What you have to do:
Please quote every row below word for word, leaving out the pictures.

____ Material supplied

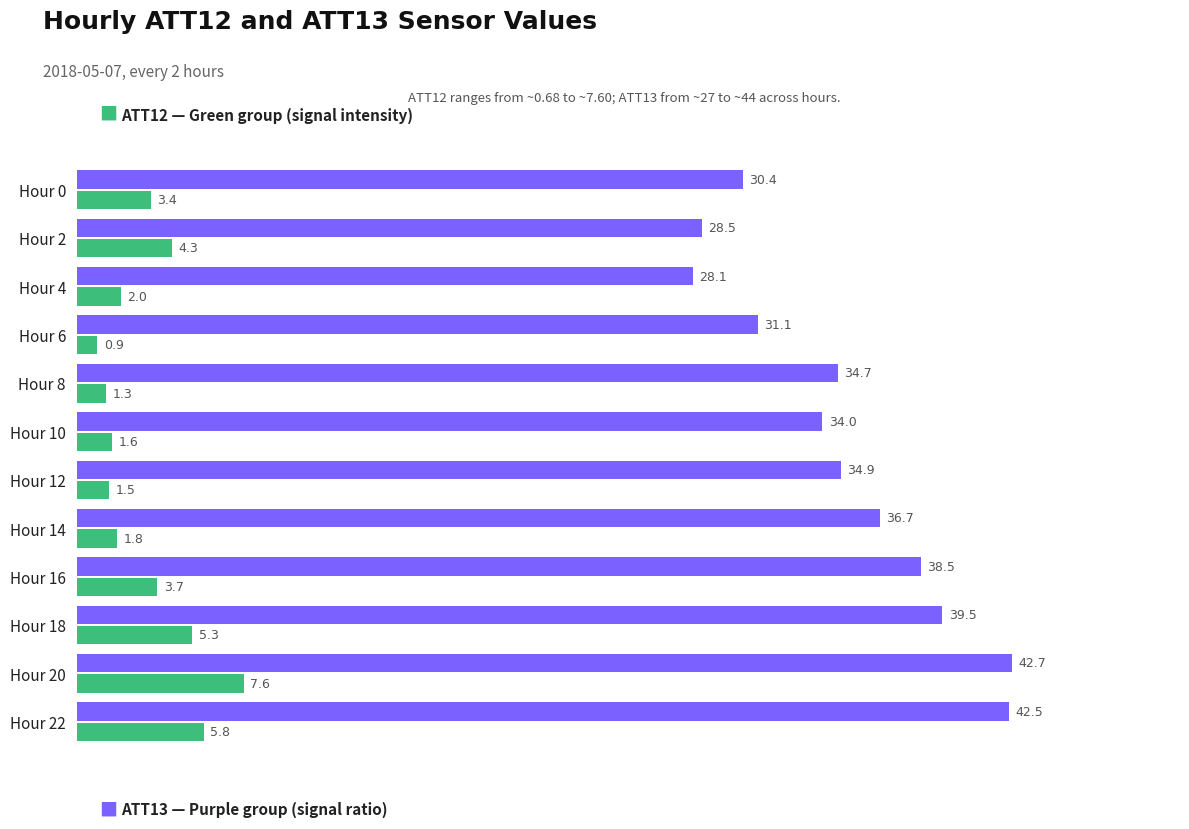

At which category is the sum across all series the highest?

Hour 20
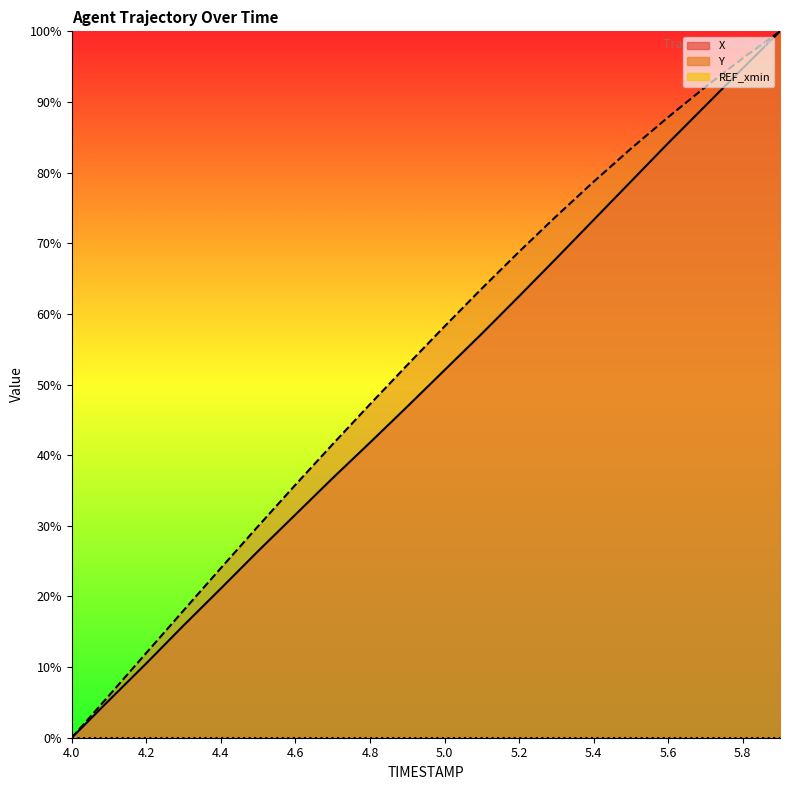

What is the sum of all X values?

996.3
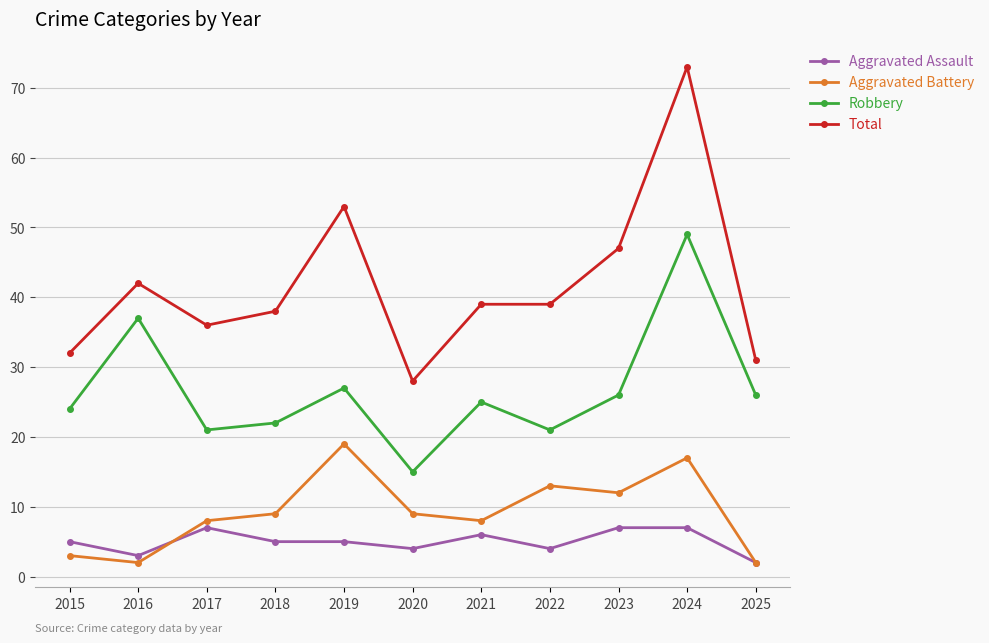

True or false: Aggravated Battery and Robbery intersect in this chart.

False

________

Task response:
At which category is the sum across all series the highest?

Hour 20

What is the sum of all X values?

996.3

True or false: Aggravated Battery and Robbery intersect in this chart.

False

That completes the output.